'The Get Down': Everything You Need to Know About Netflix's Newest Original Series
Streaming service Netflix just hit a home run with its nostalgic trip to the '80s in Stranger Things — so now fans will see how Netflix fares in the '70s.
The streaming service will be releasing the first six episodes of Moulin Rouge director Baz Luhrmann's new series, The Get Down, on Friday. The series focuses on the rise of hip-hop in the South Bronx, in New York City, through the lens of a few aspiring artists.
Ahead of its premiere, here's what you need to know about the series.
The narrator's rhymes were written by Nas, and the narrator is Hamilton's Daveed Diggs. Some of hip-hop's "founding fathers" were advisers on the series, including Grandmaster Flash who was, essentially, the incumbent fact-checker for the key narrative elements, according to NME.

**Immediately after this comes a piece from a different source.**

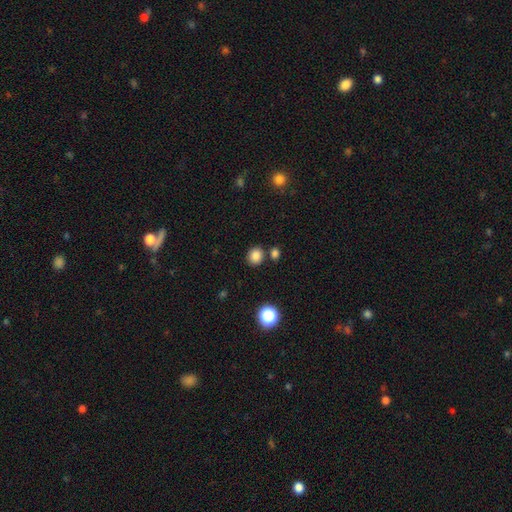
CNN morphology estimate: smooth_or_featured: smooth (p=0.84) [alt: star or artifact p=0.12]
how_rounded: round (p=0.74) [alt: in between p=0.26]
merging: none (p=0.77) [alt: merger p=0.10]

"It's somewhere between pure rap narration and a sort of Greek chorus comment, and we use it a lot throughout," Luhrmann said, according to Rolling Stone.
It was extremely expensive. Netflix is notoriously secretive about its ratings and finances. However, according to Variety, The Get Down broke the bank for the streaming service as its most expensive series to date, reportedly costing $120 million total. To put that in perspective, Marvel's Deadpool had a budget less than half of that.
Suffice it to say, Netflix should have a lot riding on the success of The Get Down — or, at the very least, the future of musical dramas. Case in point: HBO's expensive '70s rock 'n' roll series Vinyl tanked with its ratings and was subsequently cancelled before it could produce a second season.
The reviews have been mixed. With that price tag in mind, the early reviews for The Get Down are likely not what Netflix was hoping for. If anything, the reviews demonstrate the show has room for improvement. The series' sprawling pilot — which is 90 minutes long — is a jumbled slog, which some critics warned might turn off viewers.
"The Get Down, especially in its early episodes, is a chaotic mess spiked with rare flashes of fantastic," Willa Paskin wrote in a review for Slate. "Its first episode is flat-out disastrous. But you can't take its premise away from it: It's great. No one on The Get Down ever walks quietly through the street, or thinks on the subway, when he or she could be strutting to a pumping soundtrack, preferably intercut with three other storylines."
However, as Tim Goodman noted for the Hollywood Reporter, it gets a lot better after the pilot — with fewer hints of Luhrmann's creative influence.
"It suffers from a 90-minute pilot that will be divisive in its aesthetic choices — think West Side Story, not Spike Lee — but rises again in the next two episodes to give all the crazy a chance at becoming something really good," Goodman wrote. "The saving grace for The Get Down seems to be getting rid of the driving force that helped get it made in the first place: Luhrmann."
The first six episodes of The Get Down arrive on Netflix Friday.